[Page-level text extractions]

────────────────

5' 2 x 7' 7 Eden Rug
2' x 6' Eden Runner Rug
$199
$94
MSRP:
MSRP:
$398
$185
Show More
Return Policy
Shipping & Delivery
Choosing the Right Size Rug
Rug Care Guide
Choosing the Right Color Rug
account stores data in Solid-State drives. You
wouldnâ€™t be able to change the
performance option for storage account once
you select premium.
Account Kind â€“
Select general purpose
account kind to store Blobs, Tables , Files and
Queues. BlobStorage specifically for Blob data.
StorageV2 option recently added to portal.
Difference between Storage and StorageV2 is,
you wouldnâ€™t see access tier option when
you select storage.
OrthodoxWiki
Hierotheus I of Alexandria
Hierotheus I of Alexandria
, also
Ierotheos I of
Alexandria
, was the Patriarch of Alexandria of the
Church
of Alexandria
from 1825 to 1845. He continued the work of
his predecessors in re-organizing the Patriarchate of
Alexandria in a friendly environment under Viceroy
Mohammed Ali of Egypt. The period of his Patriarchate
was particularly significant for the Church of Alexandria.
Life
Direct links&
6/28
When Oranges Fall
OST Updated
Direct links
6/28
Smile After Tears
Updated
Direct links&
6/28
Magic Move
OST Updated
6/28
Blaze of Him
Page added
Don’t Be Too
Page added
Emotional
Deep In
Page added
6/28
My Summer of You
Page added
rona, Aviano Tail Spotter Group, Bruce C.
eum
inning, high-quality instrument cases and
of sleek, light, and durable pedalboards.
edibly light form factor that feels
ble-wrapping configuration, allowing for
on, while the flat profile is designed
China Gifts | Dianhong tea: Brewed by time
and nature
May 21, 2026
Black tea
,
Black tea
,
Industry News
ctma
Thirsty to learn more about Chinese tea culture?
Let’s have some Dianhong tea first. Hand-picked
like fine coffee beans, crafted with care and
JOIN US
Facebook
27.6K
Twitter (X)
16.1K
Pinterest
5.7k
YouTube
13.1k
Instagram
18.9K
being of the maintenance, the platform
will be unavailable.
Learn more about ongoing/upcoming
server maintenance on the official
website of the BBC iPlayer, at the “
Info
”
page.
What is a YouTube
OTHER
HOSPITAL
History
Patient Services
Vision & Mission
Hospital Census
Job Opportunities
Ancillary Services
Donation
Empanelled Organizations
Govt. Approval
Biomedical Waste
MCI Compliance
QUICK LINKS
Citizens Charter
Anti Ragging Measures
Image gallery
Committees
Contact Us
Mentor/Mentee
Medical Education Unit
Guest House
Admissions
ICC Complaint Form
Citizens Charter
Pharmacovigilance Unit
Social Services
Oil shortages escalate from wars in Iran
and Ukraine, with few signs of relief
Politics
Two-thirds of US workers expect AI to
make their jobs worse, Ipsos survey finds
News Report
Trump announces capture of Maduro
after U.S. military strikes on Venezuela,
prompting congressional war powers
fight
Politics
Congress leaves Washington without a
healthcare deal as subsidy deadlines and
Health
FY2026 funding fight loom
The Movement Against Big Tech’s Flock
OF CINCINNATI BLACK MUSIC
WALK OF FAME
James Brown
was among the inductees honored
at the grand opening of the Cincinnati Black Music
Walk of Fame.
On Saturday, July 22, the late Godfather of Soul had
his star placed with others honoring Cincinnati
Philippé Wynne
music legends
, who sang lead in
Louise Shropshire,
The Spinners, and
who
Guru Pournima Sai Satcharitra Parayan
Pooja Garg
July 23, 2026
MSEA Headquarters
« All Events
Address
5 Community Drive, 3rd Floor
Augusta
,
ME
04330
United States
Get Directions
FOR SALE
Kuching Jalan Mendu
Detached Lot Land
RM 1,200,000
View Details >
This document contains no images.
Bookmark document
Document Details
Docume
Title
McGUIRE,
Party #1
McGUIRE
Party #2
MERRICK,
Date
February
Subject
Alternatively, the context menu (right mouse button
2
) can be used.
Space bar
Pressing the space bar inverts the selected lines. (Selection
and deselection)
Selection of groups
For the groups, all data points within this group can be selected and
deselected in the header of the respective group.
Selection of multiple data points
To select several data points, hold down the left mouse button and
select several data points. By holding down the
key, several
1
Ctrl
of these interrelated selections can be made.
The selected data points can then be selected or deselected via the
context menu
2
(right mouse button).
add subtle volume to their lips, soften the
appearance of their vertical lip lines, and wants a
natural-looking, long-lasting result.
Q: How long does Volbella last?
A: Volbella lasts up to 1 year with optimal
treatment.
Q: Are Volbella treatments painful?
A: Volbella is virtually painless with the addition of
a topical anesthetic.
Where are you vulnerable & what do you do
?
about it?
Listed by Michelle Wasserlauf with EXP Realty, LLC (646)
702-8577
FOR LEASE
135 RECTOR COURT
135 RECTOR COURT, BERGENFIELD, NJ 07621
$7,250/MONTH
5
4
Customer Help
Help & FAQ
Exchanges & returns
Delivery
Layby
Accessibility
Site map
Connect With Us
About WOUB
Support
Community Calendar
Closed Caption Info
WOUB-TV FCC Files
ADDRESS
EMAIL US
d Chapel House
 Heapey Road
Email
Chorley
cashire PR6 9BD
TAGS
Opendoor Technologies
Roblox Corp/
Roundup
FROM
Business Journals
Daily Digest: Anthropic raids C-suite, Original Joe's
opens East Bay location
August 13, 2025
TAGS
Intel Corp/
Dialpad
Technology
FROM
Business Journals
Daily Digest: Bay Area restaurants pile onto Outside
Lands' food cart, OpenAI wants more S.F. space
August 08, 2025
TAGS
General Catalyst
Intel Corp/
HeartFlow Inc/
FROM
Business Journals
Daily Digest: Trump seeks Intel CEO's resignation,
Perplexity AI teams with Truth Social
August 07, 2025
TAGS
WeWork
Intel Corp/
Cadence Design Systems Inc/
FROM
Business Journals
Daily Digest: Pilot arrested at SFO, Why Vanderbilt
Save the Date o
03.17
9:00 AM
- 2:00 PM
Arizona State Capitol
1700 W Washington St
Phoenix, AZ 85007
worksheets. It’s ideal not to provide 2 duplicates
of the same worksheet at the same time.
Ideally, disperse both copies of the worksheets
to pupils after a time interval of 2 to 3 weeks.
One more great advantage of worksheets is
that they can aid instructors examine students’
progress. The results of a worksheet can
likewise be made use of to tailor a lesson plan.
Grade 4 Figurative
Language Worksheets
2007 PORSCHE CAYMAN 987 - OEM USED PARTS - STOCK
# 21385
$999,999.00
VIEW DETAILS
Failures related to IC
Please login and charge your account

────────────────

Reproduce the data exactly, altering nothing.

5' 2 x 7' 7 Eden Rug
2' x 6' Eden Runner Rug
$199
$94
MSRP:
MSRP:
$398
$185
Show More
Return Policy
Shipping & Delivery
Choosing the Right Size Rug
Rug Care Guide
Choosing the Right Color Rug
account stores data in Solid-State drives. You
wouldnâ€™t be able to change the
performance option for storage account once
you select premium.
Account Kind â€“
Select general purpose
account kind to store Blobs, Tables , Files and
Queues. BlobStorage specifically for Blob data.
StorageV2 option recently added to portal.
Difference between Storage and StorageV2 is,
you wouldnâ€™t see access tier option when
you select storage.
OrthodoxWiki
Hierotheus I of Alexandria
Hierotheus I of Alexandria
, also
Ierotheos I of
Alexandria
, was the Patriarch of Alexandria of the
Church
of Alexandria
from 1825 to 1845. He continued the work of
his predecessors in re-organizing the Patriarchate of
Alexandria in a friendly environment under Viceroy
Mohammed Ali of Egypt. The period of his Patriarchate
was particularly significant for the Church of Alexandria.
Life
Direct links&
6/28
When Oranges Fall
OST Updated
Direct links
6/28
Smile After Tears
Updated
Direct links&
6/28
Magic Move
OST Updated
6/28
Blaze of Him
Page added
Don’t Be Too
Page added
Emotional
Deep In
Page added
6/28
My Summer of You
Page added
rona, Aviano Tail Spotter Group, Bruce C.
eum
inning, high-quality instrument cases and
of sleek, light, and durable pedalboards.
edibly light form factor that feels
ble-wrapping configuration, allowing for
on, while the flat profile is designed
China Gifts | Dianhong tea: Brewed by time
and nature
May 21, 2026
Black tea
,
Black tea
,
Industry News
ctma
Thirsty to learn more about Chinese tea culture?
Let’s have some Dianhong tea first. Hand-picked
like fine coffee beans, crafted with care and
JOIN US
Facebook
27.6K
Twitter (X)
16.1K
Pinterest
5.7k
YouTube
13.1k
Instagram
18.9K
being of the maintenance, the platform
will be unavailable.
Learn more about ongoing/upcoming
server maintenance on the official
website of the BBC iPlayer, at the “
Info
”
page.
What is a YouTube
OTHER
HOSPITAL
History
Patient Services
Vision & Mission
Hospital Census
Job Opportunities
Ancillary Services
Donation
Empanelled Organizations
Govt. Approval
Biomedical Waste
MCI Compliance
QUICK LINKS
Citizens Charter
Anti Ragging Measures
Image gallery
Committees
Contact Us
Mentor/Mentee
Medical Education Unit
Guest House
Admissions
ICC Complaint Form
Citizens Charter
Pharmacovigilance Unit
Social Services
Oil shortages escalate from wars in Iran
and Ukraine, with few signs of relief
Politics
Two-thirds of US workers expect AI to
make their jobs worse, Ipsos survey finds
News Report
Trump announces capture of Maduro
after U.S. military strikes on Venezuela,
prompting congressional war powers
fight
Politics
Congress leaves Washington without a
healthcare deal as subsidy deadlines and
Health
FY2026 funding fight loom
The Movement Against Big Tech’s Flock
OF CINCINNATI BLACK MUSIC
WALK OF FAME
James Brown
was among the inductees honored
at the grand opening of the Cincinnati Black Music
Walk of Fame.
On Saturday, July 22, the late Godfather of Soul had
his star placed with others honoring Cincinnati
Philippé Wynne
music legends
, who sang lead in
Louise Shropshire,
The Spinners, and
who
Guru Pournima Sai Satcharitra Parayan
Pooja Garg
July 23, 2026
MSEA Headquarters
« All Events
Address
5 Community Drive, 3rd Floor
Augusta
,
ME
04330
United States
Get Directions
FOR SALE
Kuching Jalan Mendu
Detached Lot Land
RM 1,200,000
View Details >
This document contains no images.
Bookmark document
Document Details
Docume
Title
McGUIRE,
Party #1
McGUIRE
Party #2
MERRICK,
Date
February
Subject
Alternatively, the context menu (right mouse button
2
) can be used.
Space bar
Pressing the space bar inverts the selected lines. (Selection
and deselection)
Selection of groups
For the groups, all data points within this group can be selected and
deselected in the header of the respective group.
Selection of multiple data points
To select several data points, hold down the left mouse button and
select several data points. By holding down the
key, several
1
Ctrl
of these interrelated selections can be made.
The selected data points can then be selected or deselected via the
context menu
2
(right mouse button).
add subtle volume to their lips, soften the
appearance of their vertical lip lines, and wants a
natural-looking, long-lasting result.
Q: How long does Volbella last?
A: Volbella lasts up to 1 year with optimal
treatment.
Q: Are Volbella treatments painful?
A: Volbella is virtually painless with the addition of
a topical anesthetic.
Where are you vulnerable & what do you do
?
about it?
Listed by Michelle Wasserlauf with EXP Realty, LLC (646)
702-8577
FOR LEASE
135 RECTOR COURT
135 RECTOR COURT, BERGENFIELD, NJ 07621
$7,250/MONTH
5
4
Customer Help
Help & FAQ
Exchanges & returns
Delivery
Layby
Accessibility
Site map
Connect With Us
About WOUB
Support
Community Calendar
Closed Caption Info
WOUB-TV FCC Files
ADDRESS
EMAIL US
d Chapel House
 Heapey Road
Email
Chorley
cashire PR6 9BD
TAGS
Opendoor Technologies
Roblox Corp/
Roundup
FROM
Business Journals
Daily Digest: Anthropic raids C-suite, Original Joe's
opens East Bay location
August 13, 2025
TAGS
Intel Corp/
Dialpad
Technology
FROM
Business Journals
Daily Digest: Bay Area restaurants pile onto Outside
Lands' food cart, OpenAI wants more S.F. space
August 08, 2025
TAGS
General Catalyst
Intel Corp/
HeartFlow Inc/
FROM
Business Journals
Daily Digest: Trump seeks Intel CEO's resignation,
Perplexity AI teams with Truth Social
August 07, 2025
TAGS
WeWork
Intel Corp/
Cadence Design Systems Inc/
FROM
Business Journals
Daily Digest: Pilot arrested at SFO, Why Vanderbilt
Save the Date o
03.17
9:00 AM
- 2:00 PM
Arizona State Capitol
1700 W Washington St
Phoenix, AZ 85007
worksheets. It’s ideal not to provide 2 duplicates
of the same worksheet at the same time.
Ideally, disperse both copies of the worksheets
to pupils after a time interval of 2 to 3 weeks.
One more great advantage of worksheets is
that they can aid instructors examine students’
progress. The results of a worksheet can
likewise be made use of to tailor a lesson plan.
Grade 4 Figurative
Language Worksheets
2007 PORSCHE CAYMAN 987 - OEM USED PARTS - STOCK
# 21385
$999,999.00
VIEW DETAILS
Failures related to IC
Please login and charge your account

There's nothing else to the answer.